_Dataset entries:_

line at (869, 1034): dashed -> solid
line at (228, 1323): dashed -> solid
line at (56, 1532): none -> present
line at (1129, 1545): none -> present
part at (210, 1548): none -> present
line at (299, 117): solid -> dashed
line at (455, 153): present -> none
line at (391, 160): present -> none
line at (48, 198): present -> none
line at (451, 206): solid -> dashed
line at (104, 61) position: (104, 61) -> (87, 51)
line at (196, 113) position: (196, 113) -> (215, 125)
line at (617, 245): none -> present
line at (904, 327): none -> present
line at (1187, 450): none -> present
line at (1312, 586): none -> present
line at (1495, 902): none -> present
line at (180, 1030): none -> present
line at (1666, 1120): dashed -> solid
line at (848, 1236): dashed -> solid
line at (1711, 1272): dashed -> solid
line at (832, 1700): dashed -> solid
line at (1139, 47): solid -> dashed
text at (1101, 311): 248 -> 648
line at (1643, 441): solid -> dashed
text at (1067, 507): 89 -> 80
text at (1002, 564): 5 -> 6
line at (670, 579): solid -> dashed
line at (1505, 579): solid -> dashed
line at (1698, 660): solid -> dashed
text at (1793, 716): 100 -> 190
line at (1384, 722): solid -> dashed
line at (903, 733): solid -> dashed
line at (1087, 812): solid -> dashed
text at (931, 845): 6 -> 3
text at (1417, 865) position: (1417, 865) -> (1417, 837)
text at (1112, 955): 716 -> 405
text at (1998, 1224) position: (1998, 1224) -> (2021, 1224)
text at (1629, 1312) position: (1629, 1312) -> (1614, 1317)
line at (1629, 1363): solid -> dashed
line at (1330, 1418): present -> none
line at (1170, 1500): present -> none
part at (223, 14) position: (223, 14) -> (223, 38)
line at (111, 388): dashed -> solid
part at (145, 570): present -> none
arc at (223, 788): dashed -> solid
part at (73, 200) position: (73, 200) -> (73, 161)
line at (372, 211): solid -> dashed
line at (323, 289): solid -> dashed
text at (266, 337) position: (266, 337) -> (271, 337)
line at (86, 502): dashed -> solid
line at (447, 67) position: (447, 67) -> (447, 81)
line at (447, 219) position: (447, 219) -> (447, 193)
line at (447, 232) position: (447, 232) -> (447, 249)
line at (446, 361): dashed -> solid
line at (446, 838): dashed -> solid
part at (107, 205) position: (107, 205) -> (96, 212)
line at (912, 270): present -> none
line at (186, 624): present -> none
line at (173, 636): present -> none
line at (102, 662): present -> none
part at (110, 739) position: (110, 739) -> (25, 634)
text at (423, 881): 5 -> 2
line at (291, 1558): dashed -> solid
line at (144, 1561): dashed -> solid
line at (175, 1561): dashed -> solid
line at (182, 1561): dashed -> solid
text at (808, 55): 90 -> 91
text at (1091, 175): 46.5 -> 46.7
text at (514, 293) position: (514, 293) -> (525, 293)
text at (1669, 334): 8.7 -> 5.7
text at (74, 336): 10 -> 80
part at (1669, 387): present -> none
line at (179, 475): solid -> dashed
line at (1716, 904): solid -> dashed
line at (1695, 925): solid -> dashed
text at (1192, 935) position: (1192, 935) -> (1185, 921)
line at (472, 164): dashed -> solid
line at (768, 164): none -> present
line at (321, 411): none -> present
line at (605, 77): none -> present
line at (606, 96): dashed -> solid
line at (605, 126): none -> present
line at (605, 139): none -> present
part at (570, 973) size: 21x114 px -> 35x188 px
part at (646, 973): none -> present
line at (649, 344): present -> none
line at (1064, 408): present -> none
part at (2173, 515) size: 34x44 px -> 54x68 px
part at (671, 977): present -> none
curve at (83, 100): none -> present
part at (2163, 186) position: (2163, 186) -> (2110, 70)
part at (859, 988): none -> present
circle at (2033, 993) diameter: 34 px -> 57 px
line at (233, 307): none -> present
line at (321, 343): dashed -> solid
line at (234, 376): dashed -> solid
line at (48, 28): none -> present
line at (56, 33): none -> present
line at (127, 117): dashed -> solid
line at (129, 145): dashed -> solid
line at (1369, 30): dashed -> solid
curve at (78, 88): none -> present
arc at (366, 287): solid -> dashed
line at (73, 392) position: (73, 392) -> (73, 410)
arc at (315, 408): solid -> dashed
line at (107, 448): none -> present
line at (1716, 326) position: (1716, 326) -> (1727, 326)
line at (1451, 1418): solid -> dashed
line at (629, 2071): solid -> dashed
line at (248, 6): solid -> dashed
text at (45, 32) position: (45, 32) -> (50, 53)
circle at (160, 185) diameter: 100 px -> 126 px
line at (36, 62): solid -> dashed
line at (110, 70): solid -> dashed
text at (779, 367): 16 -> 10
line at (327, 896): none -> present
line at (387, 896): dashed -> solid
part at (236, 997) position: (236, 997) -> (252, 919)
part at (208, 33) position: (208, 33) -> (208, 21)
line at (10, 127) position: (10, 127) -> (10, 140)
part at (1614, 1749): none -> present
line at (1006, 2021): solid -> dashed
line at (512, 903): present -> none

_TO BE DONE:_
Retype all of the entries above line for line, keeping every character unchanged.

_FINAL RESULT:_
line at (869, 1034): dashed -> solid
line at (228, 1323): dashed -> solid
line at (56, 1532): none -> present
line at (1129, 1545): none -> present
part at (210, 1548): none -> present
line at (299, 117): solid -> dashed
line at (455, 153): present -> none
line at (391, 160): present -> none
line at (48, 198): present -> none
line at (451, 206): solid -> dashed
line at (104, 61) position: (104, 61) -> (87, 51)
line at (196, 113) position: (196, 113) -> (215, 125)
line at (617, 245): none -> present
line at (904, 327): none -> present
line at (1187, 450): none -> present
line at (1312, 586): none -> present
line at (1495, 902): none -> present
line at (180, 1030): none -> present
line at (1666, 1120): dashed -> solid
line at (848, 1236): dashed -> solid
line at (1711, 1272): dashed -> solid
line at (832, 1700): dashed -> solid
line at (1139, 47): solid -> dashed
text at (1101, 311): 248 -> 648
line at (1643, 441): solid -> dashed
text at (1067, 507): 89 -> 80
text at (1002, 564): 5 -> 6
line at (670, 579): solid -> dashed
line at (1505, 579): solid -> dashed
line at (1698, 660): solid -> dashed
text at (1793, 716): 100 -> 190
line at (1384, 722): solid -> dashed
line at (903, 733): solid -> dashed
line at (1087, 812): solid -> dashed
text at (931, 845): 6 -> 3
text at (1417, 865) position: (1417, 865) -> (1417, 837)
text at (1112, 955): 716 -> 405
text at (1998, 1224) position: (1998, 1224) -> (2021, 1224)
text at (1629, 1312) position: (1629, 1312) -> (1614, 1317)
line at (1629, 1363): solid -> dashed
line at (1330, 1418): present -> none
line at (1170, 1500): present -> none
part at (223, 14) position: (223, 14) -> (223, 38)
line at (111, 388): dashed -> solid
part at (145, 570): present -> none
arc at (223, 788): dashed -> solid
part at (73, 200) position: (73, 200) -> (73, 161)
line at (372, 211): solid -> dashed
line at (323, 289): solid -> dashed
text at (266, 337) position: (266, 337) -> (271, 337)
line at (86, 502): dashed -> solid
line at (447, 67) position: (447, 67) -> (447, 81)
line at (447, 219) position: (447, 219) -> (447, 193)
line at (447, 232) position: (447, 232) -> (447, 249)
line at (446, 361): dashed -> solid
line at (446, 838): dashed -> solid
part at (107, 205) position: (107, 205) -> (96, 212)
line at (912, 270): present -> none
line at (186, 624): present -> none
line at (173, 636): present -> none
line at (102, 662): present -> none
part at (110, 739) position: (110, 739) -> (25, 634)
text at (423, 881): 5 -> 2
line at (291, 1558): dashed -> solid
line at (144, 1561): dashed -> solid
line at (175, 1561): dashed -> solid
line at (182, 1561): dashed -> solid
text at (808, 55): 90 -> 91
text at (1091, 175): 46.5 -> 46.7
text at (514, 293) position: (514, 293) -> (525, 293)
text at (1669, 334): 8.7 -> 5.7
text at (74, 336): 10 -> 80
part at (1669, 387): present -> none
line at (179, 475): solid -> dashed
line at (1716, 904): solid -> dashed
line at (1695, 925): solid -> dashed
text at (1192, 935) position: (1192, 935) -> (1185, 921)
line at (472, 164): dashed -> solid
line at (768, 164): none -> present
line at (321, 411): none -> present
line at (605, 77): none -> present
line at (606, 96): dashed -> solid
line at (605, 126): none -> present
line at (605, 139): none -> present
part at (570, 973) size: 21x114 px -> 35x188 px
part at (646, 973): none -> present
line at (649, 344): present -> none
line at (1064, 408): present -> none
part at (2173, 515) size: 34x44 px -> 54x68 px
part at (671, 977): present -> none
curve at (83, 100): none -> present
part at (2163, 186) position: (2163, 186) -> (2110, 70)
part at (859, 988): none -> present
circle at (2033, 993) diameter: 34 px -> 57 px
line at (233, 307): none -> present
line at (321, 343): dashed -> solid
line at (234, 376): dashed -> solid
line at (48, 28): none -> present
line at (56, 33): none -> present
line at (127, 117): dashed -> solid
line at (129, 145): dashed -> solid
line at (1369, 30): dashed -> solid
curve at (78, 88): none -> present
arc at (366, 287): solid -> dashed
line at (73, 392) position: (73, 392) -> (73, 410)
arc at (315, 408): solid -> dashed
line at (107, 448): none -> present
line at (1716, 326) position: (1716, 326) -> (1727, 326)
line at (1451, 1418): solid -> dashed
line at (629, 2071): solid -> dashed
line at (248, 6): solid -> dashed
text at (45, 32) position: (45, 32) -> (50, 53)
circle at (160, 185) diameter: 100 px -> 126 px
line at (36, 62): solid -> dashed
line at (110, 70): solid -> dashed
text at (779, 367): 16 -> 10
line at (327, 896): none -> present
line at (387, 896): dashed -> solid
part at (236, 997) position: (236, 997) -> (252, 919)
part at (208, 33) position: (208, 33) -> (208, 21)
line at (10, 127) position: (10, 127) -> (10, 140)
part at (1614, 1749): none -> present
line at (1006, 2021): solid -> dashed
line at (512, 903): present -> none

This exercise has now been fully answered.